§ Brief: Please reproduce the lines below, from the line with "class: Magnoliopsida" up to and including the line with "common name: California wild buckwheat".

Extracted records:
▬▬▬▬▬▬▬▬▬▬
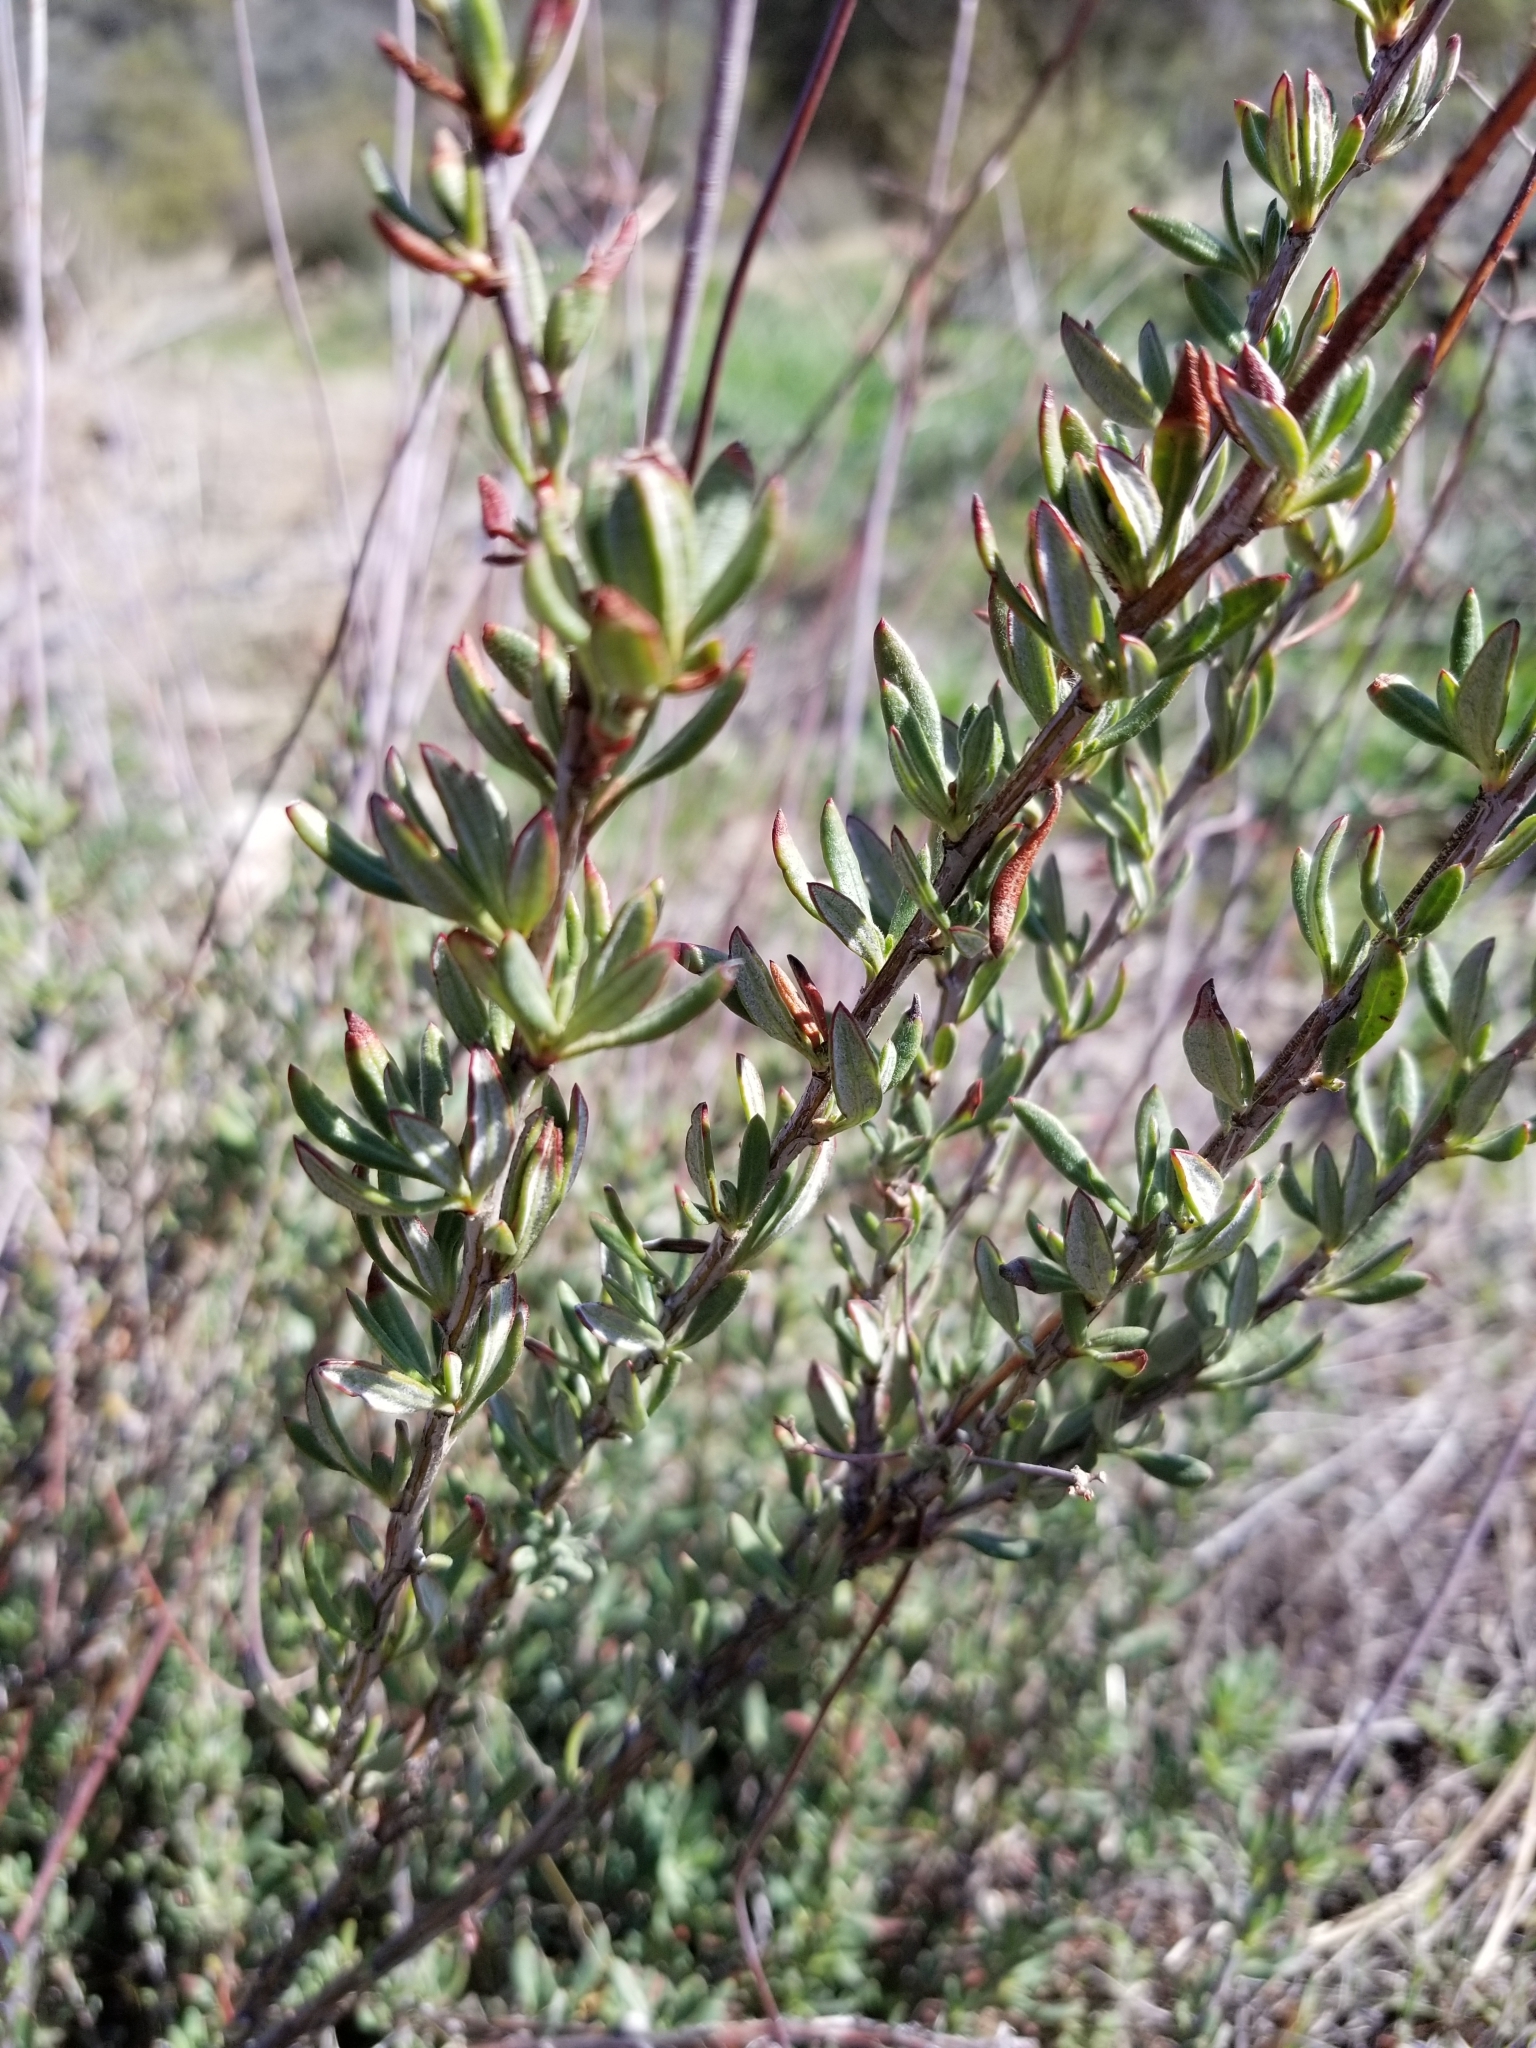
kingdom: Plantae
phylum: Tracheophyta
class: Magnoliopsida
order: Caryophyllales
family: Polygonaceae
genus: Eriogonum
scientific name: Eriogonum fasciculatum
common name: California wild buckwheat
▬▬▬▬▬▬▬▬▬▬
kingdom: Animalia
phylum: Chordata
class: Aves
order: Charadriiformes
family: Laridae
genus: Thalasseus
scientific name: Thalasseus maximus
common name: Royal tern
▬▬▬▬▬▬▬▬▬▬
§ Problem solution:
class: Magnoliopsida
order: Caryophyllales
family: Polygonaceae
genus: Eriogonum
scientific name: Eriogonum fasciculatum
common name: California wild buckwheat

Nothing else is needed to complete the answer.